Physicist and Science Communicator Named 2022 Corones Award Honoree

Location
Ames, Iowa
Date

A physicist who has made significant contributions to cosmology and popularized science in multiple formats is the 2022 James Corones Award in Leadership, Community Building and Communication from the Krell Institute.

Paul M. Sutter, a research professor at the Institute for Advanced Computational Science (IACS) at Stony Brook University and a guest researcher at the Flatiron Institute, will receive an engraved prize and $2,000 honorarium later this year. The award is named for the late founder of the Krell Institute, an Ames, Iowa, nonprofit organization that serves the scientific and educational communities.

“Paul Sutter is an outstanding physicist but also has gained a huge audience as a science communicator, attracting people to the field and advancing science literacy,” Krell Institute President Shelly Olsan said. “He represents the best of what Jim Corones worked for.”

Sutter researches computational astrophysics, the use of high-performance computers to understand the universe and our observations of it. He has made especially significant advances in the study of cosmic voids, vast empty regions in the universe. Sutter’s nominator, Benjamin Wandelt of the Paris Institute of Astrophysics and New York’s Flatiron Institute, noted that cosmic voids are powerful cosmological probes but had been underemployed. Sutter’s research “has laid the groundwork to allow us to use cosmic voids for entirely new” tests of longstanding astrophysical theories and mysteries.

To amplify his impact, Sutter built a science communication empire, creating his Ask a Spaceman! Podcast and YouTube series, hosting several television programs, publishing two popular science books and even generating dance performances. As the first chief scientist at the Center of Science and Industry in Columbus, Ohio, he produced popular lectures, special events, blogs and performances, and was a frequent television and radio guest. At IACS he has presented seminars and programs that have engaged students and faculty across departments. As the institute’s director, Robert Harrison, wrote in his Corones Award recommendation, Sutter believes in “spending time honing communication skills and employing modern technologies. Paul is helping us do this at IACS and many others across the nation.”

The Corones Award selection committee cited Sutter’s “capacity to master new fields, his ability to make scientists he works with better communicators, and his connections to communities important to the award’s namesake.”

Sutter earned his physics Ph.D. from the University of Illinois at Urbana-Champaign (UIUC) in 2011 and his bachelor’s degree in the same subject from California Polytechnic State University in 2005. He was a Department of Energy Computational Science Graduate Fellowship (DOE CSGF) recipient (2007-2011). He was the Illinois-Paris Postdoctoral Fellow in Next-Generation Cosmic Probes at the Paris Institute of Astrophysics and UIUC and a visiting postdoctoral scholar at Ohio State University (OSU). He later was the INFN Postdoctoral Fellow in Theoretical Physics at the INAF Astronomical Observatory of Trieste. From 2016 to 2019 Sutter was the OSU astronomy department’s cosmological researcher and community outreach coordinator.
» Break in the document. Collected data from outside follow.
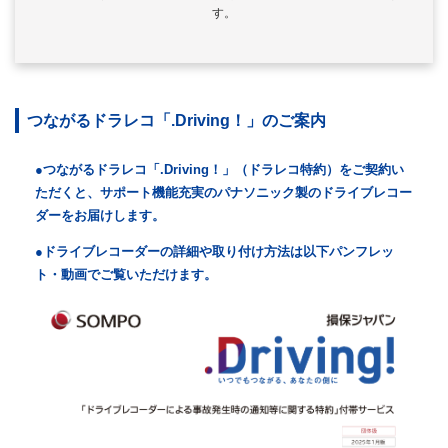
す。
つながるドラレコ「.Driving！」のご案内
●
つながるドラレコ「.Driving！」（ドラレコ特約）をご契約い
ただくと、サポート機能充実のパナソニック製のドライブレコー
ダーをお届けします。
●
ドライブレコーダーの詳細や取り付け方法は以下パンフレッ
ト・動画でご覧いただけます。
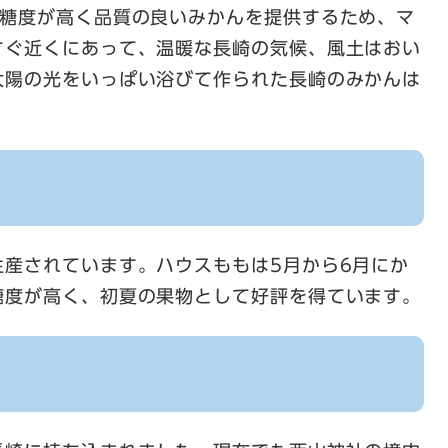
で糖度が高く品質の良いみかんを提供するため、マ
すぐ近くにあって、温暖な長崎の気候、風土はおい
太陽の光をいっぱい浴びて作られた長崎のみかんは
生産されています。ハウスももは5月から6月にか
糖度が高く、初夏の果物として好評を得ています。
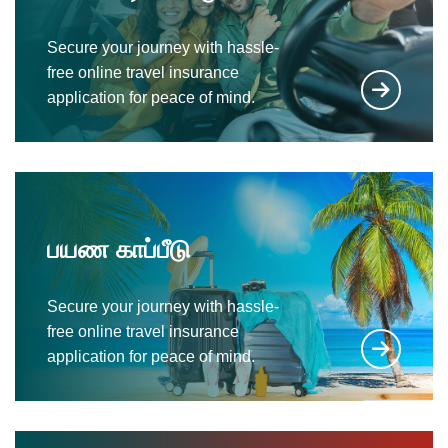
Secure your journey with hassle-
free online travel insurance
application for peace of mind.
பயண காப்பீடு
Secure your journey with hassle-
free online travel insurance
application for peace of mind.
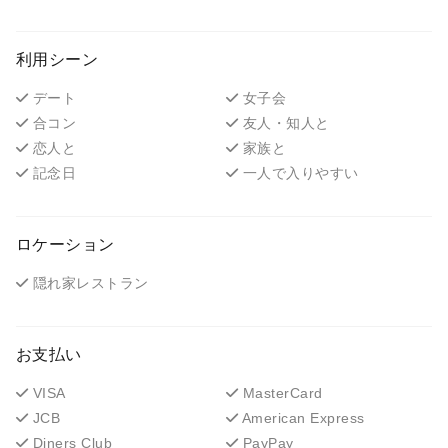
利用シーン
デート
女子会
合コン
友人・知人と
恋人と
家族と
記念日
一人で入りやすい
ロケーション
隠れ家レストラン
お支払い
VISA
MasterCard
JCB
American Express
Diners Club
PayPay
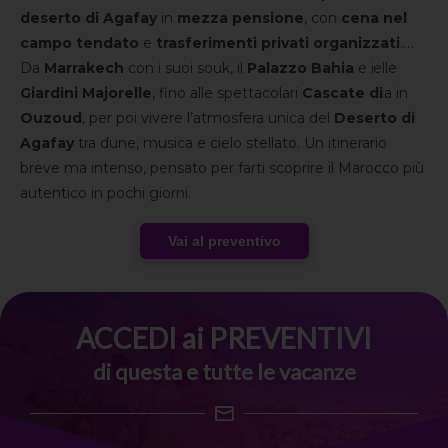
deserto di Agafay
in
mezza pensione
, con
cena nel
campo tendato
e
trasferimenti privati organizzati
.
Scoprirai il Marocco con
Da
Marrakech
con i suoi souk, il
guida parlante italiano
Palazzo Bahia
e i
nelle
tappe principali e vivrai l’emozione di una passeggiata in
Giardini Majorelle
, fino alle spettacolari
Cascate di
cammello tra le dune di Agafay, in un’atmosfera davvero
Ouzoud
, per poi vivere l’atmosfera unica del
Deserto di
unica.
Agafay
tra dune, musica e cielo stellato. Un itinerario
breve ma intenso, pensato per farti scoprire il Marocco più
autentico in pochi giorni.
Vai al preventivo
ACCEDI ai PREVENTIVI
di questa e tutte le vacanze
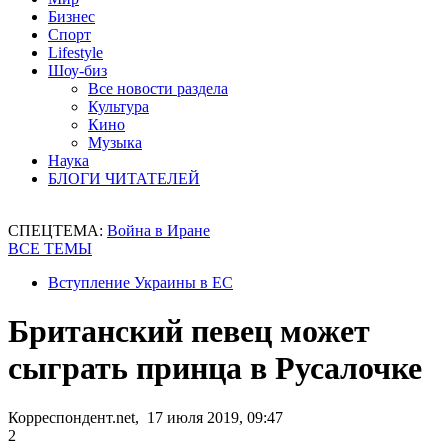
Бизнес
Спорт
Lifestyle
Шоу-биз
Все новости раздела
Культура
Кино
Музыка
Наука
БЛОГИ ЧИТАТЕЛЕЙ
СПЕЦТЕМА:
Война в Иране
ВСЕ ТЕМЫ
Вступление Украины в ЕС
Британский певец может
сыграть принца в Русалочке
Корреспондент.net, 17 июля 2019, 09:47
2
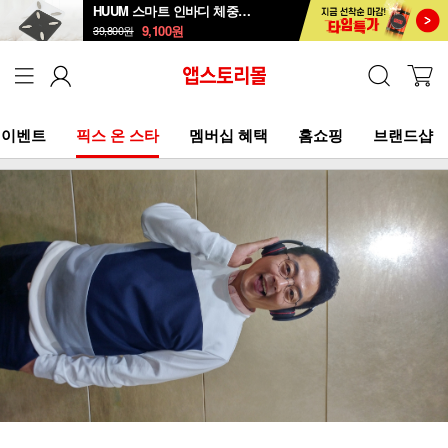
HUUM 스마트 인바디 체중계 SB-108B
9,100
원
39,800
원
이벤트
픽스 온 스타
멤버십 혜택
홈쇼핑
브랜드샵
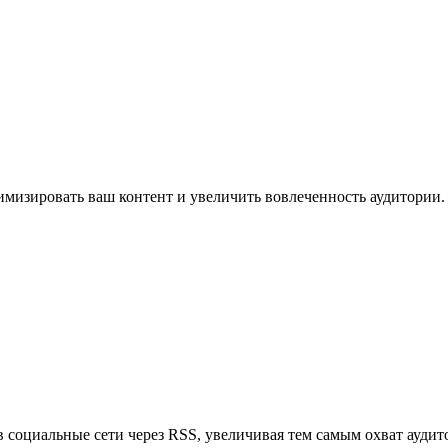
имизировать ваш контент и увеличить вовлеченность аудитории.
в социальные сети через RSS, увеличивая тем самым охват аудит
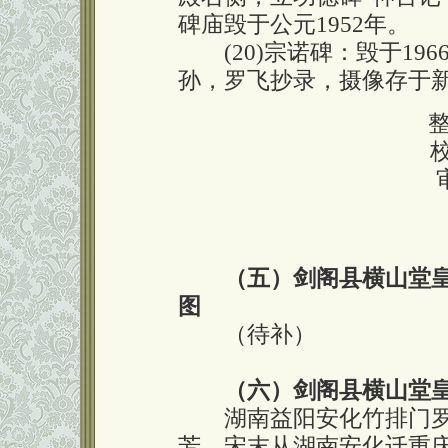
碑庙毁于公元1952年。
(20)宗诺碑：毁于196
孙，罗飞抄录，摄像存于
（五）剑阁县横山堂
图
（待补）
（六）剑阁县横山堂
湖南益阳安化竹排门罗氏
芳，宋末从湖南安化迁重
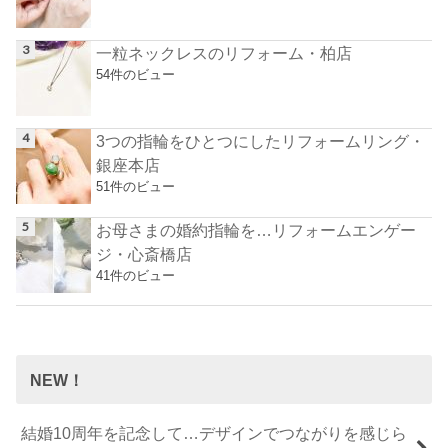
一粒ネックレスのリフォーム・柏店
54件のビュー
3つの指輪をひとつにしたリフォームリング・
銀座本店
51件のビュー
お母さまの婚約指輪を…リフォームエンゲー
ジ・心斎橋店
41件のビュー
NEW！
結婚10周年を記念して…デザインでつながりを感じら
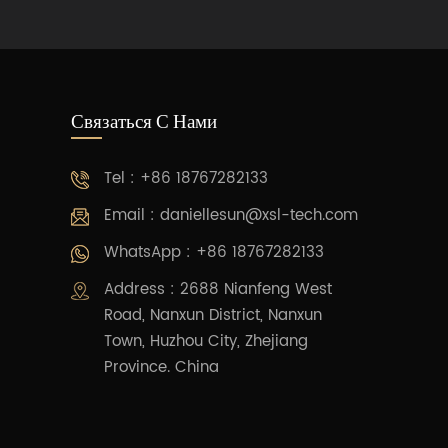
Связаться С Нами
Tel : +86 18767282133
Email :
daniellesun@xsl-tech.com
WhatsApp : +86 18767282133
Address : 2688 Nianfeng West
Road, Nanxun District, Nanxun
Town, Huzhou City, Zhejiang
Province. China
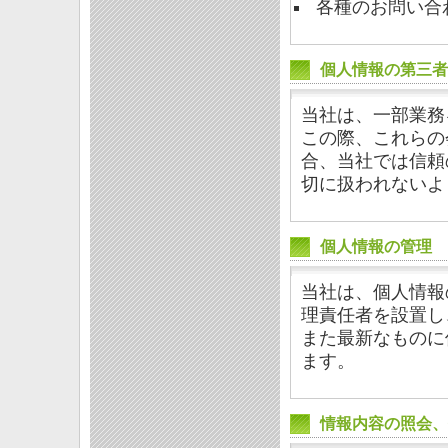
各種のお問い合
個人情報の第三者
当社は、一部業務
この際、これらの
合、当社では信頼
切に扱われないよ
個人情報の管理
当社は、個人情報
理責任者を設置し
また最新なものに
ます。
情報内容の照会、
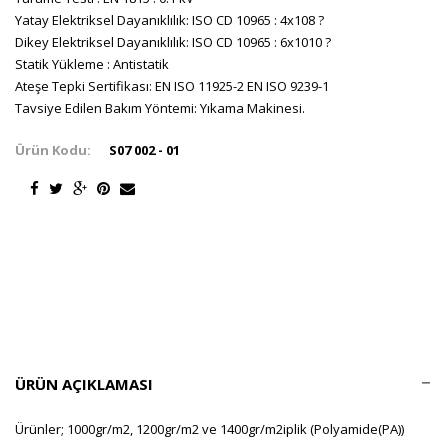
Yatay Elektriksel Dayanıklılık: ISO CD 10965 : 4x108 ?
Dikey Elektriksel Dayanıklılık: ISO CD 10965 : 6x1010 ?
Statik Yükleme : Antistatik
Ateşe Tepki Sertifikası: EN ISO 11925-2 EN ISO 9239-1
Tavsiye Edilen Bakım Yöntemi: Yıkama Makinesi.
Ürün Kodu:
S07 002 - 01
ÜRÜN AÇIKLAMASI
Ürünler; 1000gr/m2, 1200gr/m2 ve 1400gr/m2iplik (Polyamide(PA))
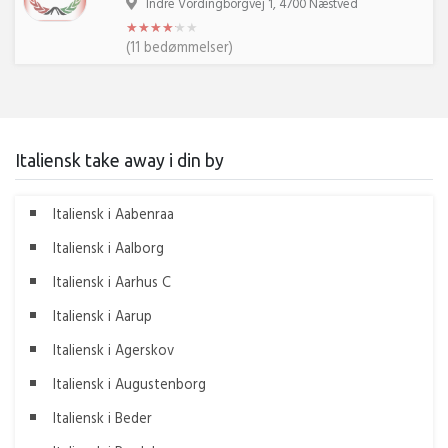
Indre Vordingborgvej 1, 4700 Næstved
★
★
★
★
★
★
★
★
★
★
★
★
(11 bedømmelser)
Italiensk take away i din by
Italiensk i Aabenraa
Italiensk i Aalborg
Italiensk i Aarhus C
Italiensk i Aarup
Italiensk i Agerskov
Italiensk i Augustenborg
Italiensk i Beder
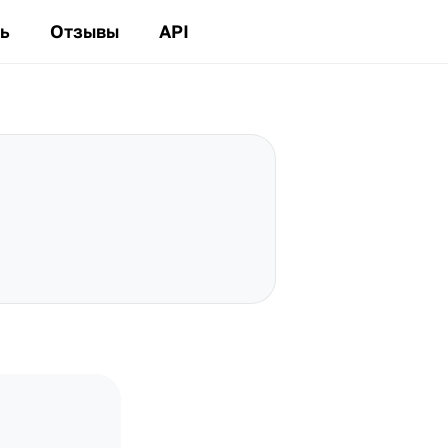
ь
Отзывы
API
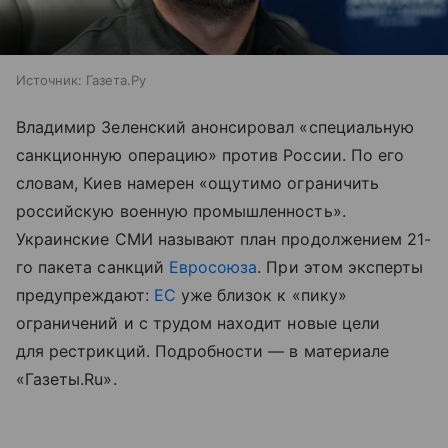
Источник:
Газета.Ру
Владимир Зеленский анонсировал «специальную
санкционную операцию» против России. По его
словам, Киев намерен «ощутимо ограничить
российскую военную промышленность».
Украинские СМИ называют план продолжением 21-
го пакета санкций
Евросоюза
. При этом эксперты
предупреждают:
ЕС
уже близок к «пику»
ограничений и с трудом находит новые цели
для рестрикций. Подробности — в материале
«Газеты.Ru».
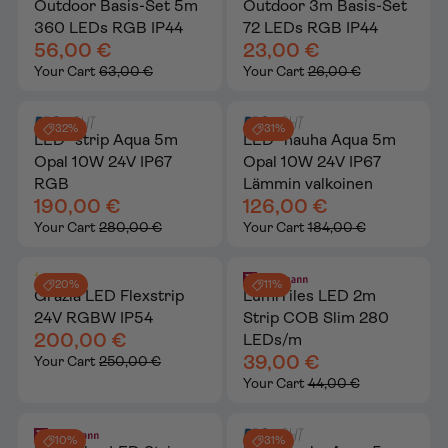
Outdoor Basis-Set 5m
Outdoor 3m Basis-Set
360 LEDs RGB IP44
72 LEDs RGB IP44
56,00 €
23,00 €
Your Cart
63,00 €
Your Cart
26,00 €
32%
31%
LED -strip Aqua 5m
LED -nauha Aqua 5m
Opal 10W 24V IP67
Opal 10W 24V IP67
RGB
Lämmin valkoinen
190,00 €
126,00 €
Your Cart
280,00 €
Your Cart
184,00 €
20%
11%
Grazia LED Flexstrip
LumiTiles LED 2m
24V RGBW IP54
Strip COB Slim 280
200,00 €
LEDs/m
39,00 €
Your Cart
250,00 €
Your Cart
44,00 €
10%
31%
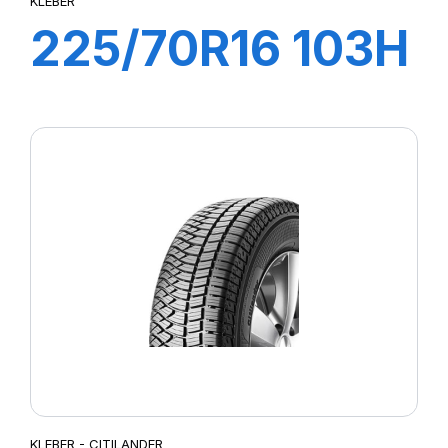
KLEBER
225/70R16 103H
CITILANDER
KLEBER - CITILANDER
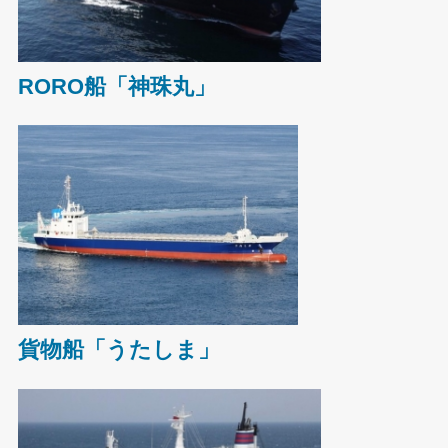
RORO船「神珠丸」
貨物船「うたしま」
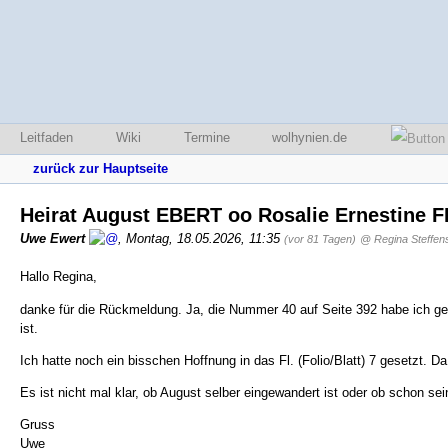
Leitfaden
Wiki
Termine
wolhynien.de
zurück zur Hauptseite
Heirat August EBERT oo Rosalie Ernestine 
Uwe Ewert
,
Montag, 18.05.2026, 11:35
(vor 81 Tagen)
@ Regina Steffen
Hallo Regina,
danke für die Rückmeldung. Ja, die Nummer 40 auf Seite 392 habe ich ge
ist.
Ich hatte noch ein bisschen Hoffnung in das Fl. (Folio/Blatt) 7 gesetzt. D
Es ist nicht mal klar, ob August selber eingewandert ist oder ob schon sei
Gruss
Uwe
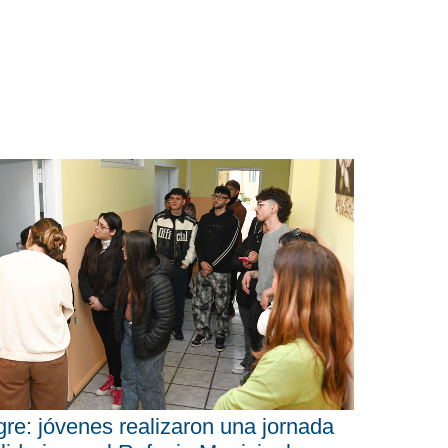
gre: jóvenes realizaron una jornada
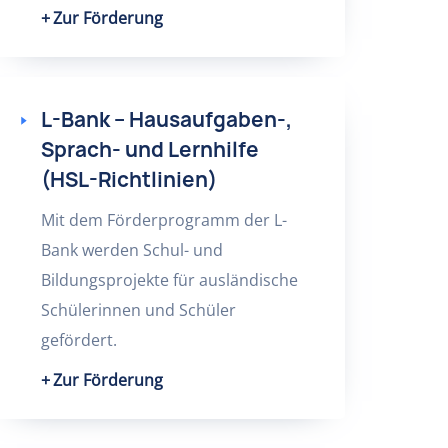
Zur Förderung
L-Bank – Hausaufgaben-,
Sprach- und Lernhilfe
(HSL-Richtlinien)
Mit dem Förderprogramm der L-
Bank werden Schul- und
Bildungsprojekte für ausländische
Schülerinnen und Schüler
gefördert.
Zur Förderung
Corones, a renowned researcher and administrator, led Krell from its start in 1997 until shortly before his death in 2017, building an organization known best for the prestigious scientific workforce-training programs it manages: the CSGF, supported by the DOE Office of Science, and the DOE National Nuclear Security Administration-sponsored Stewardship Science and Laboratory Residency graduate fellowships. Before founding Krell, Corones was at the DOE’s Ames Laboratory, managed by Iowa State University, where he also was a professor. He held numerous lab posts from 1978 to 1997, including program director for applied mathematical sciences, program director for environmental technology development, deputy director and acting director.

The Krell Institute supports technology-based education and information programs with technical assistance, management expertise and communications products, and collaborates with agencies and institutions to foster the nation’s competitive advantage in science and engineering.